Virtual reality training is officially becoming a thing. For decades, virtual reality has been a popular science fiction concept that’s never quite made it mainstream, but now VR is finally being used to train people for real-life skills. It’s changing the way we teach people new skills, train employees, and perform job assessments. In this post, we’re going to take a close look at what virtual reality training entails, the different types of VR solutions in the market today, and how businesses are using VR solutions for their businesses. VR training is a very hot topic, and many businesses are already starting to use them. However, there’s still a lot of confusion about the technology, so it’s important to understand what it is and how it works.
How VR works
Virtual reality (VR) is a brand new user interface unlike the conventional one, immersing a person in a digital 3D environment, instead of watching on a display.

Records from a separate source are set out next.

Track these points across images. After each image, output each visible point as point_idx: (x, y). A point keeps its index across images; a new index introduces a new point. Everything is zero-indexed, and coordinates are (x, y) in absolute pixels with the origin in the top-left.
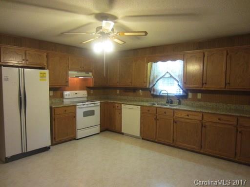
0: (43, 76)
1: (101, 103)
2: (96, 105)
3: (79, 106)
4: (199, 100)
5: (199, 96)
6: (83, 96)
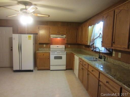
0: (30, 37)
1: (66, 53)
2: (63, 53)
3: (51, 53)
6: (62, 48)
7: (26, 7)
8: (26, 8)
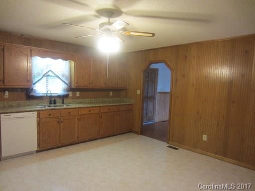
4: (78, 98)
5: (78, 94)
7: (109, 20)
8: (109, 22)
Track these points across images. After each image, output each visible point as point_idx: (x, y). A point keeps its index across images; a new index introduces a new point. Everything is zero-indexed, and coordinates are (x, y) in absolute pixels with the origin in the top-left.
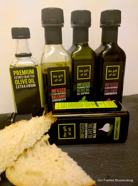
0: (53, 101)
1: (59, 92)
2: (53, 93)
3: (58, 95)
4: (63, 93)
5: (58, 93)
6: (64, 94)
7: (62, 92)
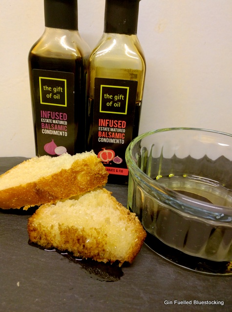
0: (100, 140)
1: (113, 127)
2: (101, 126)
3: (110, 131)
4: (119, 130)
5: (110, 127)
6: (122, 133)
7: (117, 128)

Computer-generated imagery and content aim at simulating a real presence through senses (sight, hearing, touch). Virtual reality simulation requires two main components: a source of content and a user device. Software and hardware, in other words.
The main challenge of VR is tricking the human brain into perceiving digital content as real. That is not easy, and this “immersion” issue is what still holds virtual reality experiences back from being enjoyable. For example, the human visual field doesn’t work as a video frame, and besides about 180 degrees of vision, we also have peripheral vision.
Virtual Reality (VR) and 360 video
360-degree video is a spherical video format. When viewed on a virtual reality headset it gives viewers the illusion of ‘being there’. It’s generally a non-interactive video and can be seen in 2D or 3D. If you want to make it interactive you can use platforms like Viar360 to do so.
As most web browsers now support 360, so videos are also viewable online. This allows people to look around the scene by clicking and dragging with their mouse. Alternatively, if people are viewing on mobiles, they can point their phones in the direction they’d like to see. The best 360 experience is on a VR headset such as Oculus Quest or Pico G2 4k.
The need for VR training solutions
Virtual reality (VR) and augmented reality (AR) are two of the fastest-growing segments of the tech industry. The business world is taking note, with companies in every industry using VR to train their employees. The market for VR-based training solutions is projected to grow from $11.4 billion globally in 2018 to $143.3 billion in 2026. Companies such as HTC and Lockheed Martin are already using VR to train employees – and the number of companies doing so is sure to increase over time.
In September 2016, a study conducted by Deloitte found that “nearly all of the executives (96 percent) surveyed indicated that they believe VR technology will make training better” over the next three years. The study goes on to say that two-thirds of executives anticipate that “they will increase VR-based training in the next three years”.